The third and last room displays the most spectacular pieces: seated and standing mannequins seem to be chatting during a ball, a theatrical mise-en-scène that bursts with glamour and invites visitors in what could be an ideal Vogue photo-spread. Within this space, stands out, as an intruder, a fabulous Oscar de la Renta gown whose skirt is a cascade of red flounces that bravely contrasts and highlights the fervour of the surrounding black.
This exhibition unquestionably covers the entire spectrum of elegance and feminine style via the black dress: from sexy to athletic, from simple to enchanting, from provocative to chaste…We may observe the diversity of cuts, nuances of textures (much helped by the brilliant lighted flooring that enable a close examination of details) and adornments that give the little black dress, multiple narratives.
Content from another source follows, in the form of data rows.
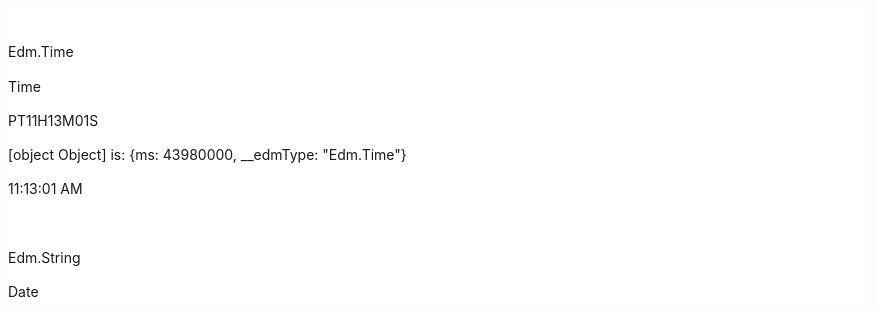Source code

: </td>
<td valign="top">

 



</td>
</tr>
<tr>
<td valign="top">

Edm.Time



</td>
<td valign="top">

Time



</td>
<td valign="top">

PT11H13M01S



</td>
<td valign="top">

\[object Object\] is: \{ms: 43980000, \_\_edmType: "Edm.Time"\}



</td>
<td valign="top">

11:13:01 AM



</td>
<td valign="top">

 



</td>
</tr>
<tr>
<td valign="top">

Edm.String



</td>
<td valign="top">

Date



</td>
<td valign="top">
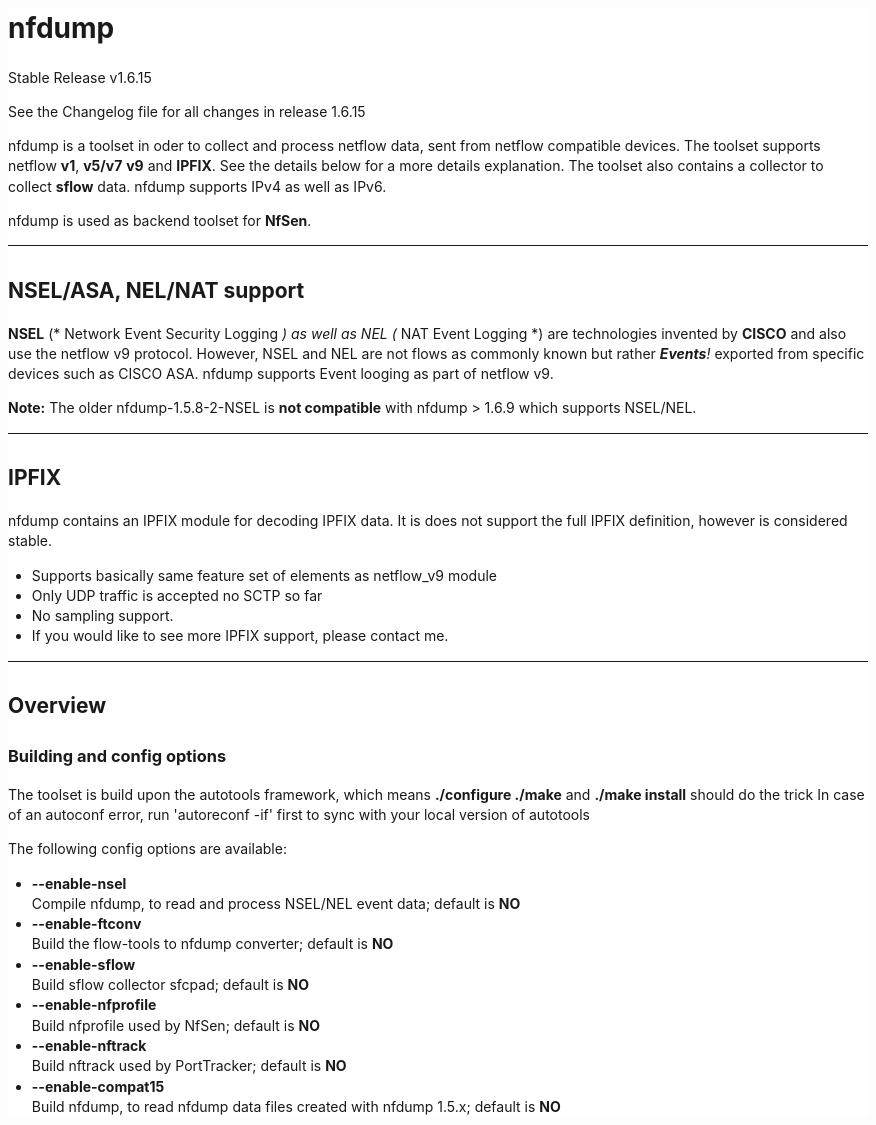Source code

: # nfdump

Stable Release v1.6.15

See the Changelog file for all changes in release 1.6.15

nfdump is a toolset in oder to collect and process netflow data, sent from netflow compatible devices. The toolset supports netflow __v1__, __v5/v7__ __v9__ and __IPFIX__. See the details below for a more details explanation.
The toolset also contains a collector to collect __sflow__ data. nfdump supports IPv4 as well as IPv6.

nfdump is used as backend toolset for __NfSen__.

---

## NSEL/ASA, NEL/NAT support

__NSEL__ (* Network Event Security Logging *) as well as NEL (* NAT Event Logging *) are technologies invented by __CISCO__ and also use the netflow v9 protocol. However, NSEL and NEL are not flows as commonly known but rather *__Events__!* exported from specific devices such as CISCO ASA. nfdump supports Event looging as part of netflow v9.

__Note:__ The older nfdump-1.5.8-2-NSEL is __not compatible__ with nfdump > 1.6.9 which supports NSEL/NEL.

---

## IPFIX

nfdump contains an IPFIX module for decoding IPFIX data. It
is does not support the full IPFIX definition, however is considered stable.

* Supports basically same feature set of elements as netflow_v9 module
* Only UDP traffic is accepted no SCTP so far
* No sampling support.
* If you would like to see more IPFIX support, please contact me. 

---


## Overview

### Building and config options

The toolset is build upon the autotools framework, which means __./configure ./make__ and __./make install__ should do the trick
In case of an autoconf error, run 'autoreconf -if' first to sync with your
local version of autotools

The following config options are available:

*  __--enable-nsel__   
Compile nfdump, to read and process NSEL/NEL event data; default is __NO__
* __--enable-ftconv__  
Build the flow-tools to nfdump converter; default is __NO__
* __--enable-sflow__  
Build sflow collector sfcpad; default is __NO__
* __--enable-nfprofile__  
Build nfprofile used by NfSen; default is __NO__
* __--enable-nftrack__  
Build nftrack used by PortTracker; default is __NO__
* __--enable-compat15__  
Build nfdump, to read nfdump data files created with nfdump 1.5.x; default is __NO__
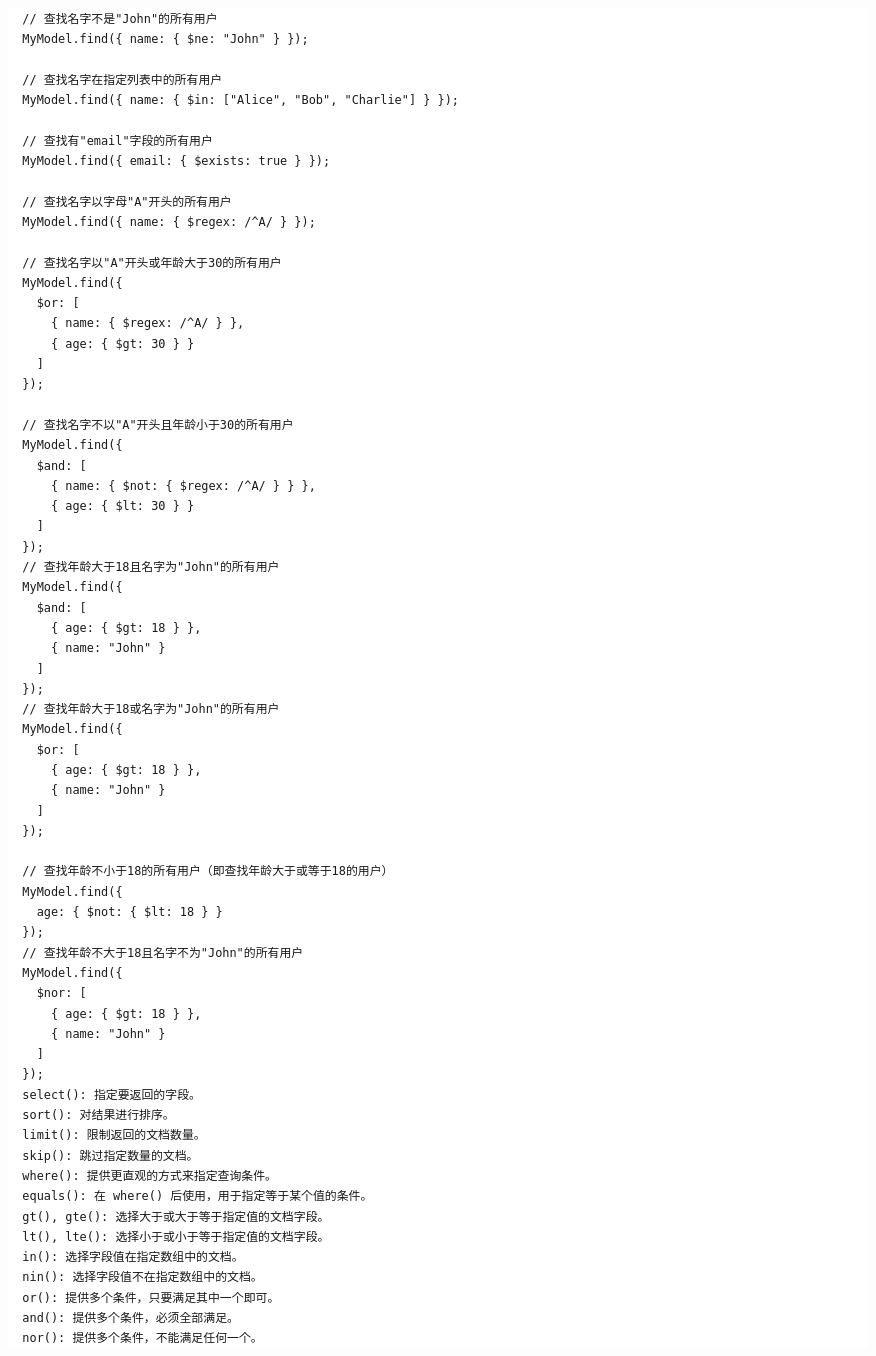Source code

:       // 查找名字不是"John"的所有用户
      MyModel.find({ name: { $ne: "John" } });

      // 查找名字在指定列表中的所有用户
      MyModel.find({ name: { $in: ["Alice", "Bob", "Charlie"] } });

      // 查找有"email"字段的所有用户
      MyModel.find({ email: { $exists: true } });

      // 查找名字以字母"A"开头的所有用户
      MyModel.find({ name: { $regex: /^A/ } });

      // 查找名字以"A"开头或年龄大于30的所有用户
      MyModel.find({
        $or: [
          { name: { $regex: /^A/ } },
          { age: { $gt: 30 } }
        ]
      });

      // 查找名字不以"A"开头且年龄小于30的所有用户
      MyModel.find({
        $and: [
          { name: { $not: { $regex: /^A/ } } },
          { age: { $lt: 30 } }
        ]
      });
      // 查找年龄大于18且名字为"John"的所有用户
      MyModel.find({
        $and: [
          { age: { $gt: 18 } },
          { name: "John" }
        ]
      });
      // 查找年龄大于18或名字为"John"的所有用户
      MyModel.find({
        $or: [
          { age: { $gt: 18 } },
          { name: "John" }
        ]
      });

      // 查找年龄不小于18的所有用户（即查找年龄大于或等于18的用户）
      MyModel.find({
        age: { $not: { $lt: 18 } }
      });
      // 查找年龄不大于18且名字不为"John"的所有用户
      MyModel.find({
        $nor: [
          { age: { $gt: 18 } },
          { name: "John" }
        ]
      });
      select(): 指定要返回的字段。
      sort(): 对结果进行排序。
      limit(): 限制返回的文档数量。
      skip(): 跳过指定数量的文档。
      where(): 提供更直观的方式来指定查询条件。
      equals(): 在 where() 后使用，用于指定等于某个值的条件。
      gt(), gte(): 选择大于或大于等于指定值的文档字段。
      lt(), lte(): 选择小于或小于等于指定值的文档字段。
      in(): 选择字段值在指定数组中的文档。
      nin(): 选择字段值不在指定数组中的文档。
      or(): 提供多个条件，只要满足其中一个即可。
      and(): 提供多个条件，必须全部满足。
      nor(): 提供多个条件，不能满足任何一个。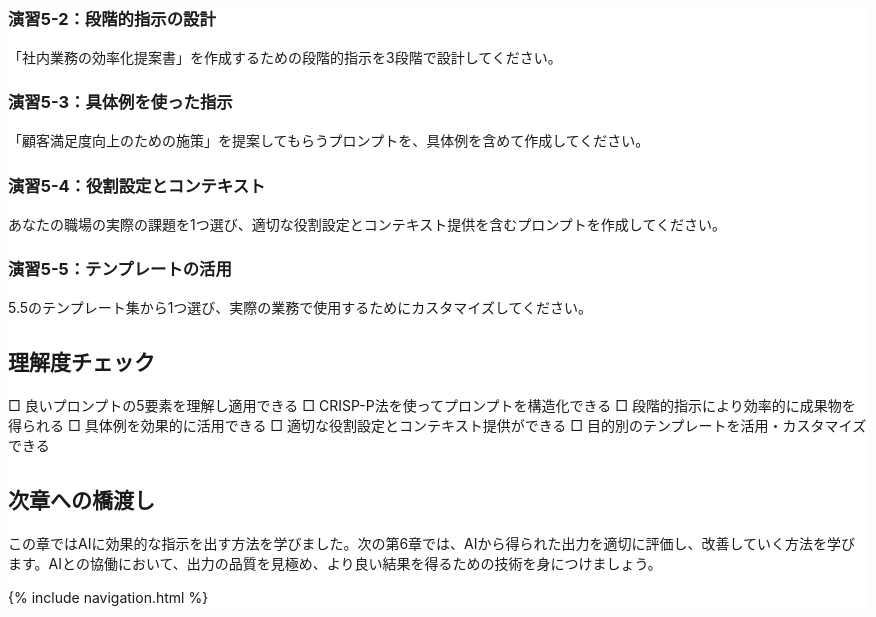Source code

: ### 演習5-2：段階的指示の設計
「社内業務の効率化提案書」を作成するための段階的指示を3段階で設計してください。

### 演習5-3：具体例を使った指示
「顧客満足度向上のための施策」を提案してもらうプロンプトを、具体例を含めて作成してください。

### 演習5-4：役割設定とコンテキスト
あなたの職場の実際の課題を1つ選び、適切な役割設定とコンテキスト提供を含むプロンプトを作成してください。

### 演習5-5：テンプレートの活用
5.5のテンプレート集から1つ選び、実際の業務で使用するためにカスタマイズしてください。

## 理解度チェック

□ 良いプロンプトの5要素を理解し適用できる
□ CRISP-P法を使ってプロンプトを構造化できる
□ 段階的指示により効率的に成果物を得られる
□ 具体例を効果的に活用できる
□ 適切な役割設定とコンテキスト提供ができる
□ 目的別のテンプレートを活用・カスタマイズできる

## 次章への橋渡し

この章ではAIに効果的な指示を出す方法を学びました。次の第6章では、AIから得られた出力を適切に評価し、改善していく方法を学びます。AIとの協働において、出力の品質を見極め、より良い結果を得るための技術を身につけましょう。

{% include navigation.html %}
Maybe does the exhibition lacks a little contextualisation, labels, panels…that would have accompanied the story told by the dresses themselves. Items that would have given the display a little more strength and depth; without this accompanying material, it however stands as a beautiful and seductive presentation that feeds our appetite for glamour.
The exhibition is on until the 22nd September.
You can find the exhibition’s catalogue which I flicked through at the end of my visit and that does bring a further questioning on the subject. It is a beautiful book:
Leon Talley, André. Little Black Dress. New York: Skira Rizzoli, 2013.
The king of vintage in Paris who opened a shop specifically dedicated to the little black dress:
Ludot, Didier. The Little Black Dress. Paris: Assouline, 2001.
De la Haye, Amy. Chanel: Couture and Industry. London: V&A Publishing, 2012.
Sanchez Hernandez, Isabel. The Little Black Dress. London: A&C Black Publishers Ltd, 2010.